Latronico: donazione, un atto d’amore

C’è un momento, nel confine sottile tra il dolore e la speranza, in cui una scelta può cambiare il destino di chi resta. A Policoro, durante la tavola rotonda su “Etica del dono e libertà di scelta”, l’assessore regionale alla Salute, Cosimo Latronico, ha parlato dritto al cuore della platea, spogliando la burocrazia sanitaria per vestire i panni dell’umanità.
“Donare un organo non è un freddo adempimento, né un dovere imposto dall’alto – ha esordito Latronico – è, al contrario, la massima espressione di una libertà consapevole. È quel ponte invisibile, ma solidissimo, che permette alla vita di ricominciare proprio dove sembrava essersi fermata”.
Il ragionamento dell’assessore si è snodato lungo il crinale dell’etica: il dono, per essere autentico, deve essere nudo da condizionamenti.
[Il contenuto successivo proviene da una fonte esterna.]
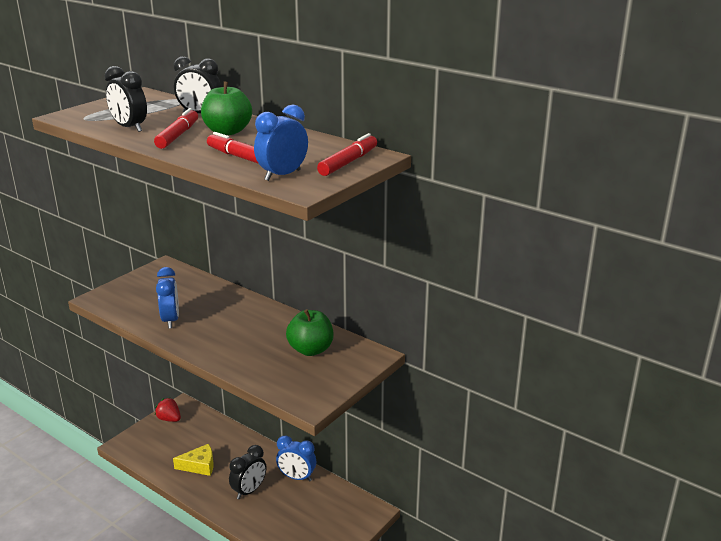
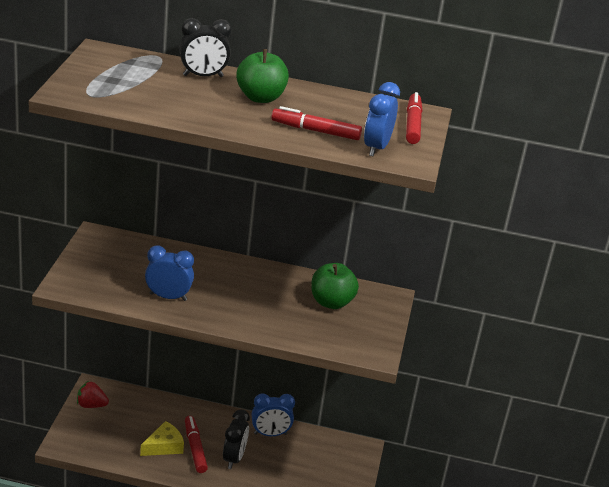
camera: 30 degrees left, 5 degrees up
(129, 128) = (157, 103): black clock -> none
(171, 320) = (168, 297): blue clock -> blue clock turned 45 degrees counterclockwise
(178, 135) = (219, 108): red marker -> red marker (195, 448)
Solo la libertà garantisce la dignità, sia di chi offre che di chi riceve. “È la trasformazione del dolore più atroce, quello della perdita, in un’opportunità di rinascita – ha sottolineato Latronico -. È il modo più nobile per gridare che la vita ha un valore immenso, anche nel momento estremo del commiato”. Ma la sensibilità da sola non basta se non è sorretta dal rigore scientifico. Latronico ha lanciato un monito chiaro contro la disinformazione che spesso aleggia attorno ai trapianti: in un ambito così delicato, non c’è spazio per i venditori di paure o per i falsi miti. L’informazione deve restare nelle mani della rete sanitaria, dei medici, dei professionisti e delle associazioni accreditate. Solo la verità scientifica può dissipare i dubbi e costruire quella fiducia necessaria a dire “sì” alla vita.
Dalle parole ai fatti, l’assessore ha tracciato anche la rotta amministrativa: la Regione Basilicata è impegnata in una profonda riorganizzazione della rete trapiantologica in stretta sinergia con il Centro Nazionale Trapianti. L’obiettivo è potenziare il coordinamento e rendere i percorsi più fluidi, affinché la generosità dei lucani non trovi ostacoli burocratici.
“Informarsi e manifestare in vita la propria volontà – ha concluso Latronico – non è solo un atto di civiltà, è un testamento d’amore. È l’unico modo che abbiamo per trasformare la parola “fine” in un meraviglioso “continua””.